Records excerpted from a collection
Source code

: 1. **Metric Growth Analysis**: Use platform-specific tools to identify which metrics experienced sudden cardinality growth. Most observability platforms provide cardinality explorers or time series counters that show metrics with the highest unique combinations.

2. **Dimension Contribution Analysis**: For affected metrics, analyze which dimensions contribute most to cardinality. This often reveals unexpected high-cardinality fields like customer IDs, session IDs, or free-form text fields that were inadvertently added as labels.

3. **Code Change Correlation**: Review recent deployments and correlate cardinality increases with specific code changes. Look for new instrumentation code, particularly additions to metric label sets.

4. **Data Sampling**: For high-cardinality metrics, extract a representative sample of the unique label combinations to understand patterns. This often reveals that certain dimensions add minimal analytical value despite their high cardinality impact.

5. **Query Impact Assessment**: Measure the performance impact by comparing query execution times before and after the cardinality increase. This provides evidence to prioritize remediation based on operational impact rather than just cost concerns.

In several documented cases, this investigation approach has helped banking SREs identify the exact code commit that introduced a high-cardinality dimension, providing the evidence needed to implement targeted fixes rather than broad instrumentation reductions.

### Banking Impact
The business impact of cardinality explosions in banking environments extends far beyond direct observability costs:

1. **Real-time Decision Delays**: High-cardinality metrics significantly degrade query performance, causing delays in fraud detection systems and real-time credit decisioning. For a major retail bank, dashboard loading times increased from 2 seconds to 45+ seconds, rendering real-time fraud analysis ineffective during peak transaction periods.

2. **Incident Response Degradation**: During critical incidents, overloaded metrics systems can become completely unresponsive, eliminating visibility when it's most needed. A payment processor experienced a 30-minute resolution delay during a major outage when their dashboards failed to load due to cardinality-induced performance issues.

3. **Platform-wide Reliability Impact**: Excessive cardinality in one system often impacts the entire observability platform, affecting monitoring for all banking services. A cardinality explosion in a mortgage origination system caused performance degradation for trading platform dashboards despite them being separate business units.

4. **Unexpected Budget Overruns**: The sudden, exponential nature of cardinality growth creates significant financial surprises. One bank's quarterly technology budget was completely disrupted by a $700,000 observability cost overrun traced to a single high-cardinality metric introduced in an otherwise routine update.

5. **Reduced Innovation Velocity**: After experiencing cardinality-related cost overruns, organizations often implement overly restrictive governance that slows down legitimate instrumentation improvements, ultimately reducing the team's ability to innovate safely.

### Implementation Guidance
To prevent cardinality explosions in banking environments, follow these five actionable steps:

==

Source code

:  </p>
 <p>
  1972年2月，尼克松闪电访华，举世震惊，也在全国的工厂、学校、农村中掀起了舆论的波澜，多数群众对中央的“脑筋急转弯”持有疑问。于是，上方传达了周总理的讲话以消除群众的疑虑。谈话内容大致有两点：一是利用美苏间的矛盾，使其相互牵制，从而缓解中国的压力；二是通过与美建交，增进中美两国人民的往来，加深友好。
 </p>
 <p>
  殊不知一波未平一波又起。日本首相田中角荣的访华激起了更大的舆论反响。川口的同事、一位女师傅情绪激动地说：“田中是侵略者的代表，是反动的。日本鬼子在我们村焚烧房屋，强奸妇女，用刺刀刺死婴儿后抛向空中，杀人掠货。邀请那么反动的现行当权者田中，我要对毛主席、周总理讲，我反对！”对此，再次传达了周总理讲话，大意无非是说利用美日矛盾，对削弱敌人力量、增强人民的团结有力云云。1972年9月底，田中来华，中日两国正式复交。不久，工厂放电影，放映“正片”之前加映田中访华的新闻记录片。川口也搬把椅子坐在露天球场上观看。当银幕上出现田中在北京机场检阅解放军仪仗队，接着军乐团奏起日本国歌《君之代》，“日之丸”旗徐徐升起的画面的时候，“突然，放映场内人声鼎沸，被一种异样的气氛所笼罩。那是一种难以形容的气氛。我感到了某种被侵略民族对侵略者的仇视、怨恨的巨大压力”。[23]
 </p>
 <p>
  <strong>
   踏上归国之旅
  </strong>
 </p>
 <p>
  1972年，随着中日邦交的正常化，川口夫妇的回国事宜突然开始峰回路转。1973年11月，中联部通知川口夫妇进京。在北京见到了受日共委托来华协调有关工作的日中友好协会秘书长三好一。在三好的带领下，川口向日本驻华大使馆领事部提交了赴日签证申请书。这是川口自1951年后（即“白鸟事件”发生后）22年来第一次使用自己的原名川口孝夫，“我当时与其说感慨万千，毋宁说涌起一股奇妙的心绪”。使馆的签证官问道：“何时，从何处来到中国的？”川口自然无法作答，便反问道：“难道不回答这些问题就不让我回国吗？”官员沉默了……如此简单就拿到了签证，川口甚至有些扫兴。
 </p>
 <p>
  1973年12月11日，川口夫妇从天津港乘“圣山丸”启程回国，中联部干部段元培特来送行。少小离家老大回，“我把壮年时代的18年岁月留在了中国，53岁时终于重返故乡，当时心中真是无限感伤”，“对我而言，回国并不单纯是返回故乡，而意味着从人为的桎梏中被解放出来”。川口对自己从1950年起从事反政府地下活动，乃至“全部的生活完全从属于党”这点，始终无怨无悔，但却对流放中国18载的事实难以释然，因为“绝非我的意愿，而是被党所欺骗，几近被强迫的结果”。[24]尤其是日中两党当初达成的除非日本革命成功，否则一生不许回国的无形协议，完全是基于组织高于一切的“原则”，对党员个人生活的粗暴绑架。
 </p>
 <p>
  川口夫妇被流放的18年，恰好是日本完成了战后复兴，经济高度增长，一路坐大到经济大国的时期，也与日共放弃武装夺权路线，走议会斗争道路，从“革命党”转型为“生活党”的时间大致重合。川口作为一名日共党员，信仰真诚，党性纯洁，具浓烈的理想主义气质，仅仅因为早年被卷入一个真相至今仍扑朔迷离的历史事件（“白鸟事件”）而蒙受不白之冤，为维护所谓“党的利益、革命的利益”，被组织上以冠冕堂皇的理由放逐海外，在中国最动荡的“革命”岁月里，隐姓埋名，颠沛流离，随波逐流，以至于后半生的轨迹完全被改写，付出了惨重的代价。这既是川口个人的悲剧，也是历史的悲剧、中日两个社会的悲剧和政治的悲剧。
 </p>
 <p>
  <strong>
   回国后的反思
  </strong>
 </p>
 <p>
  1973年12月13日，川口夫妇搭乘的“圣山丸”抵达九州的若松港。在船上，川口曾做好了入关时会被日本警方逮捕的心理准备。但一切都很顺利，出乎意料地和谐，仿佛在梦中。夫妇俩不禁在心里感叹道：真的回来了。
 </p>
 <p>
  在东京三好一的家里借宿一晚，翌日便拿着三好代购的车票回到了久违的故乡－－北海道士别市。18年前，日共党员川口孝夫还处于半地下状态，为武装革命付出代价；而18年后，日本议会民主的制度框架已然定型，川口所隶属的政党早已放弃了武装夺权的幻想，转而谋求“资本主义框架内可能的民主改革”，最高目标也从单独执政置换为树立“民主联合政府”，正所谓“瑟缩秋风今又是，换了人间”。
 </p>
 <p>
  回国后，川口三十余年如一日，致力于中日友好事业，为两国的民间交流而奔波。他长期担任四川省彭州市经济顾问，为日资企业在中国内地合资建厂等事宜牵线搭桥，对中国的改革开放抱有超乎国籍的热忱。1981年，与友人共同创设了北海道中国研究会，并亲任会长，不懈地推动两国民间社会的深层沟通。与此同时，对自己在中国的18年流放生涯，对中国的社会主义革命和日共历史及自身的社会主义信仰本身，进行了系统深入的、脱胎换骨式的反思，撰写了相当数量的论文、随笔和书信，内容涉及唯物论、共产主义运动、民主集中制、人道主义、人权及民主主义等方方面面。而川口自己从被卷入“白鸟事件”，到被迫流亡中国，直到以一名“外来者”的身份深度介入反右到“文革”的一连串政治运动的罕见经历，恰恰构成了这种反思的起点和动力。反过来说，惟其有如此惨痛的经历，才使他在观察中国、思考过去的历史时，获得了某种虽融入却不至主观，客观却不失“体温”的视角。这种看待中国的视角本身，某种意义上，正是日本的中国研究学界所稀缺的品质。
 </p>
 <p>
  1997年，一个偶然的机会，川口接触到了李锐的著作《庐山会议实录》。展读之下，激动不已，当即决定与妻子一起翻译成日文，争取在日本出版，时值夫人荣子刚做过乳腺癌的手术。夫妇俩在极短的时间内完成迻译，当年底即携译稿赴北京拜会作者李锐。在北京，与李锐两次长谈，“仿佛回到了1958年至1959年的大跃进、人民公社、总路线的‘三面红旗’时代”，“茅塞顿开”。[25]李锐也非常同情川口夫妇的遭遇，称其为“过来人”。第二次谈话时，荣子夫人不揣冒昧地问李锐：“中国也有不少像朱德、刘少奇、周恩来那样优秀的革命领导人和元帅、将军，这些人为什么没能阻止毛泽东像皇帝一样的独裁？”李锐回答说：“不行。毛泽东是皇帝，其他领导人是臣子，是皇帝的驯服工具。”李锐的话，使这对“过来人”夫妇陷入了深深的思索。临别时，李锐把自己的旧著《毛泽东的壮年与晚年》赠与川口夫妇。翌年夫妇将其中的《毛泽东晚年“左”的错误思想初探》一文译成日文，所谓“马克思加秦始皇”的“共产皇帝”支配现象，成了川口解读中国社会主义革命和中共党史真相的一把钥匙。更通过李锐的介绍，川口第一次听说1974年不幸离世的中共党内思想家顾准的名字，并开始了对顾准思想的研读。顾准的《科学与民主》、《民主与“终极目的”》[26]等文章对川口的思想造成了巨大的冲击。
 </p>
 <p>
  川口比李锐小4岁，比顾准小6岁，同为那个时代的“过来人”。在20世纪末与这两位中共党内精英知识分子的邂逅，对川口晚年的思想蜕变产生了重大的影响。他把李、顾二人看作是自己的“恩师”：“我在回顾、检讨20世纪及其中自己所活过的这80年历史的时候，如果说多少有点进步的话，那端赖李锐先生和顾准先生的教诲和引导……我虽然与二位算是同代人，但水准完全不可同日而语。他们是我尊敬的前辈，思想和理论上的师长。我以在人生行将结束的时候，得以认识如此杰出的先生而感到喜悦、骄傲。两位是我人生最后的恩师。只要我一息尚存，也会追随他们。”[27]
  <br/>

* * *

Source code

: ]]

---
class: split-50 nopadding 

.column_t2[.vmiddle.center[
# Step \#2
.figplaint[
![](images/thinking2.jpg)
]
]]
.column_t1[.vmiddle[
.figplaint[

▸ WORK ORDER
From the entries above, return each line with the word "business" in it.

▸ REPLY
The business impact of cardinality explosions in banking environments extends far beyond direct observability costs:
3. **Platform-wide Reliability Impact**: Excessive cardinality in one system often impacts the entire observability platform, affecting monitoring for all banking services. A cardinality explosion in a mortgage origination system caused performance degradation for trading platform dashboards despite them being separate business units.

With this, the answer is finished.